## About the Project

### Brief Description

The core of this project can be shortly (and roughly) described as project in Geometric Metric Theory and curvature equations in non-Euclidean structures. It is worthwhile from the very beginning to state clearly that, when we mention non-Euclidean structures, we refer to metric structures that are not Euclidean at any scale. Thus, the model we have in mind are not Riemannian manifolds, but better the so-called sub-Riemannian manifolds and fractals, or even fractals in sub-Riemannian spaces. In the last few years, sub-Riemannian structures have been largely studied in several respects, such as differential geometry, geometric measure theory, subelliptic differential equations, complex variables, optimal control theory, mathematical models in neurosciences, non-holonomic mechanics, robotics.

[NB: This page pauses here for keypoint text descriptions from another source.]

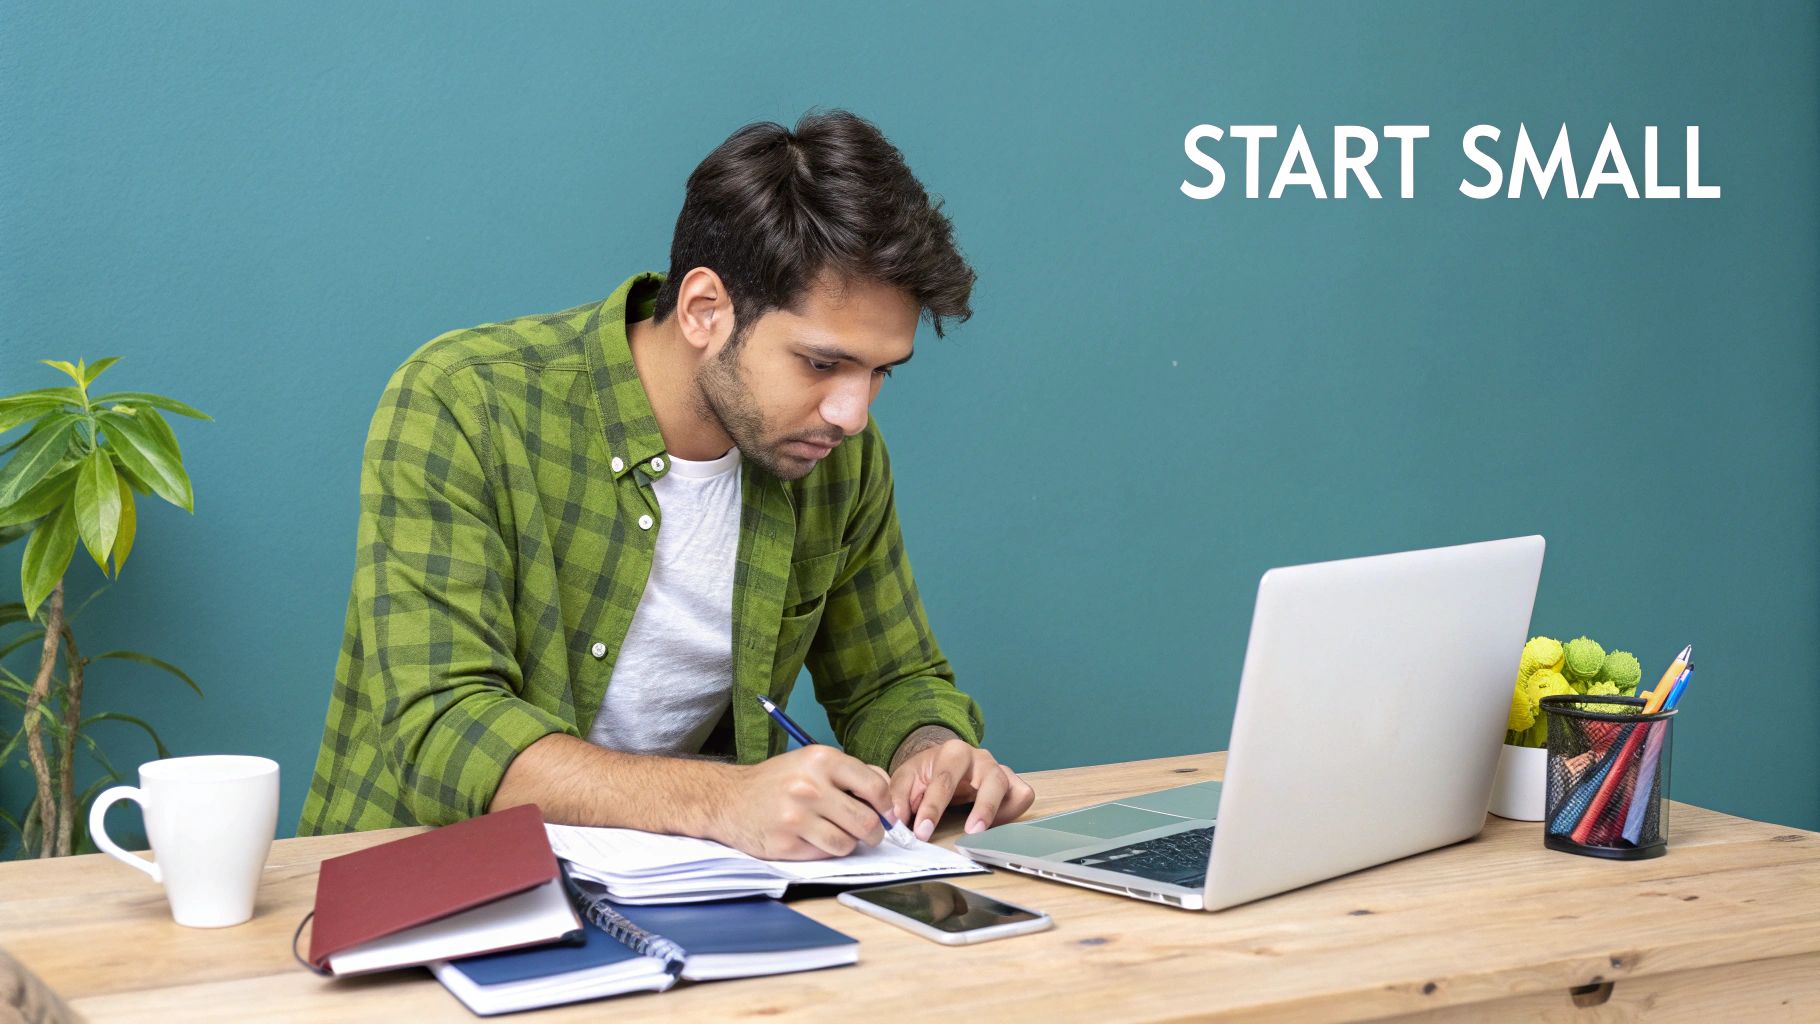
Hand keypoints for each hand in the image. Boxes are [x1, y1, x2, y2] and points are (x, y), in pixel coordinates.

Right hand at [709, 745, 895, 860]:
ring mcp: (797, 817)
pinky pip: (824, 854)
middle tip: (870, 833)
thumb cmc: (776, 781)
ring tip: (839, 835)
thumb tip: (886, 796)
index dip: (886, 805)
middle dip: (875, 832)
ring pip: (847, 843)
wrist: (729, 799)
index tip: (885, 813)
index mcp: (821, 760)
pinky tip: (814, 839)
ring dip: (849, 844)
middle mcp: (810, 786)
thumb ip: (850, 774)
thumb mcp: (812, 762)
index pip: (874, 786)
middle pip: (866, 821)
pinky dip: (826, 851)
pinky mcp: (786, 843)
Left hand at [888, 737, 1034, 840]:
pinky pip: (1023, 796)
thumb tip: (896, 819)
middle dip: (983, 808)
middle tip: (970, 833)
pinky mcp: (1011, 783)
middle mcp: (981, 759)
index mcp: (952, 752)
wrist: (943, 762)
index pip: (945, 781)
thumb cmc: (926, 773)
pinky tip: (993, 824)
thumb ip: (898, 797)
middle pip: (991, 780)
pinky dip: (1013, 812)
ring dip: (1001, 812)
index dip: (933, 809)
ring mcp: (999, 770)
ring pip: (1012, 787)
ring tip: (982, 833)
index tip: (922, 832)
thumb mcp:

Among all sub-Riemannian structures, a prominent position is taken by the so-called Carnot groups (simply connected Lie groups G with stratified nilpotent algebra), which play versus sub Riemannian spaces the role played by Euclidean spaces (considered as tangent spaces) versus Riemannian manifolds. The notion of dimension is crucial in our approach: the non-Euclidean character of the structures we are interested to study hides in the gap between the topological dimension of a group G and its metric dimension. Isoperimetric inequalities, analysis on fractal sets, quasiconformal and quasiregular maps are a typical manifestations of the metric dimension versus the topological dimension. In addition, dimension phenomena appear in a crucial way when dealing with intrinsic curvature in submanifolds of Carnot groups and in the curvature equations.

### Research Activity (Work Packages)

#### WP 1: Geometric Measure Theory

**Objectives**

Geometric measure theory is intimately connected with the calculus of variations, rectifiability,
potential theory and fractal geometry. Our work encompasses aspects of these subjects in the
setting of sub-Riemannian geometry and more general metric spaces. A deep understanding
of the structure of nonsmooth or fractal sets via the methods of geometric measure theory is
essential in the constructive aspects of mapping theory and geometric pde.

#### WP 2 : Mapping Theory

**Objectives**

A deep understanding of the properties of mappings in various classes clarifies the internal
geometric structure of the target and source spaces. In our research we focus on metric
properties measuring distortion of size and shape (quasiconformality, Lipschitz continuity) as
well as differential properties (Sobolev, harmonic and wave maps).

#### WP 3: Differential Form

**Objectives**

It is well known that differential forms on a manifold hides a large amount of information on the
topology of the manifold itself. In the last few years, an intrinsic complex of differential forms
has been associated in a natural way with any Carnot group following an idea due to M.
Rumin. We want to carry on the study of these forms, in collection with quasiregular maps in
groups.

#### WP 4: Geometric PDE's

**Objectives**

The general objective of the work is to describe surfaces of the subriemannian space through
one of its most important geometric invariant: curvature. Precisely we will study mean
curvature equations in Lie groups and Levi curvature in CR manifolds.